裏切りのサーカス
トーマス・アルフレッドソン監督/ゲイリー・オールドマン/2011年/イギリス、フランス、ドイツ/WOWOW録画
その邦題はちょっとないんじゃないかと思う映画は数あれど、これは極めつけ。なにゆえ『ティンカー、テイラー、ソルジャー、スパイ』という素敵な原題を、こんな味もそっけもないタイトルに変えなきゃならないのか。変えようと思った人の気持ちが、僕にはさっぱりわからない。
まぁ、内容を表しちゃいるけれども。でも「サーカス」がイギリス諜報機関の通称だなんて、ふつうの人は知らないでしょう? 観た人にしか意味が通じない。しかも語感がめちゃくちゃ凡庸だし。個性的なオリジナル・タイトルを捨ててまで、意味不明なうえに平凡なタイトルを用意する日本の配給会社の方針が、僕にはまったく理解できない。

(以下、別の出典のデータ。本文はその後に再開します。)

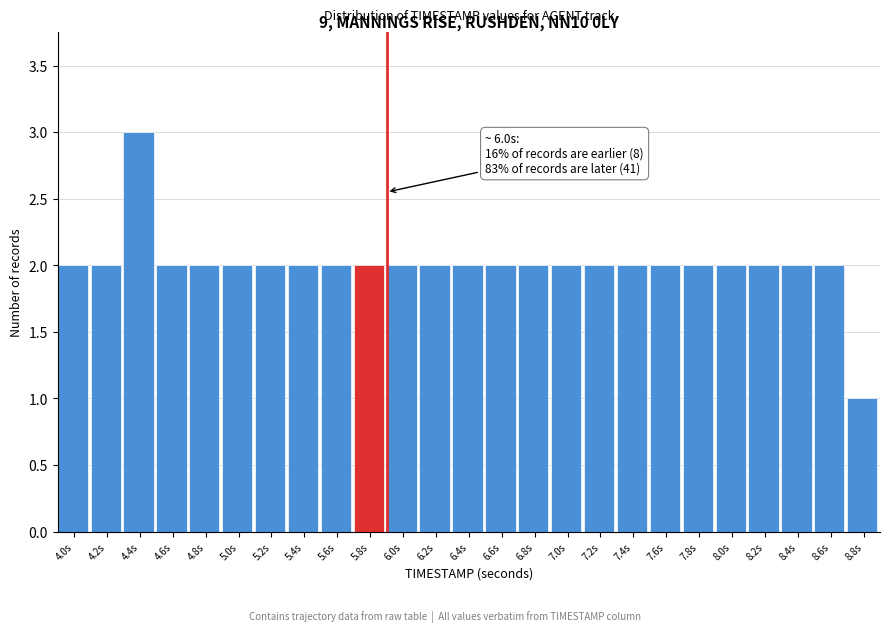

Reading left to right, what are all the values shown in this chart?

4.0s=2	4.2s=2	4.4s=3	4.6s=2	4.8s=2	5.0s=2	5.2s=2	5.4s=2	5.6s=2	5.8s=2	6.0s=2	6.2s=2	6.4s=2	6.6s=2	6.8s=2	7.0s=2	7.2s=2	7.4s=2	7.6s=2	7.8s=2	8.0s=2	8.2s=2	8.4s=2	8.6s=2	8.8s=1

映画の出来自体はとてもいい。まぁ、もともと原作がさらっと読める本でもないので、ストーリーを知らないで観て、すべてが理解できるのか、さだかじゃないけれど、基本、物語は原作に忠実だし、落ち着いた映像と演出にも好感が持てた。
まぁ、ゲイリー・オールドマンはスマイリー役にはスマートすぎる気がするけれど、映画なんだから、見栄えがよくてもノープロブレム。

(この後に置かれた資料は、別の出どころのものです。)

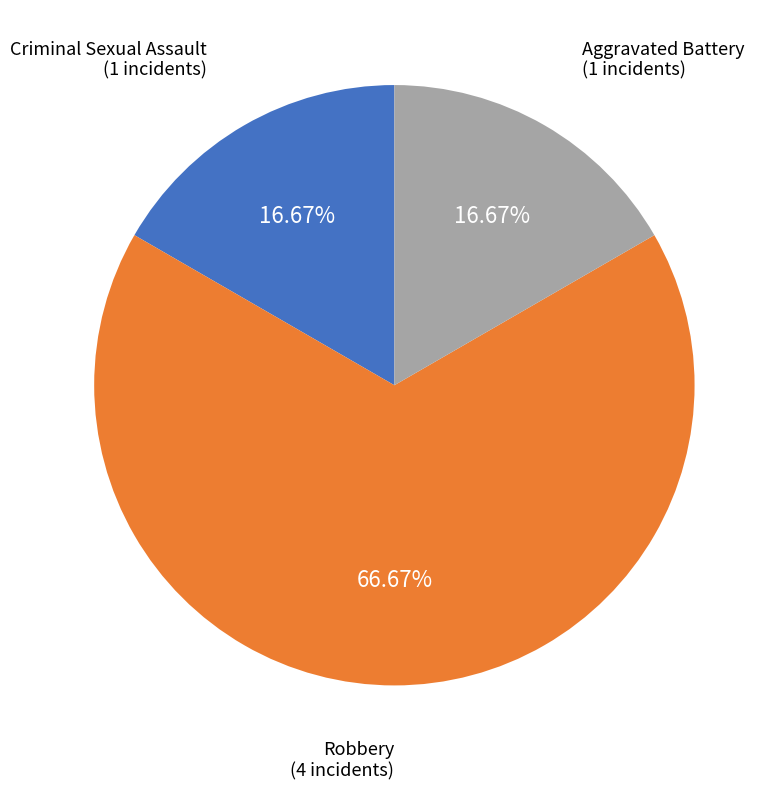

Does any single category account for the majority?

Yes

あとはもう、ただひたすら、その邦題はないだろうよと。この映画はとにかく、日本語タイトルのひどさを抜きにしては語れない。こんなタイトルをつけたら、けなされこそすれ、褒められることはまずないだろうに。そんなこともわからない人たちが、日本に入ってくる映画を牛耳っていると思うと残念でならない。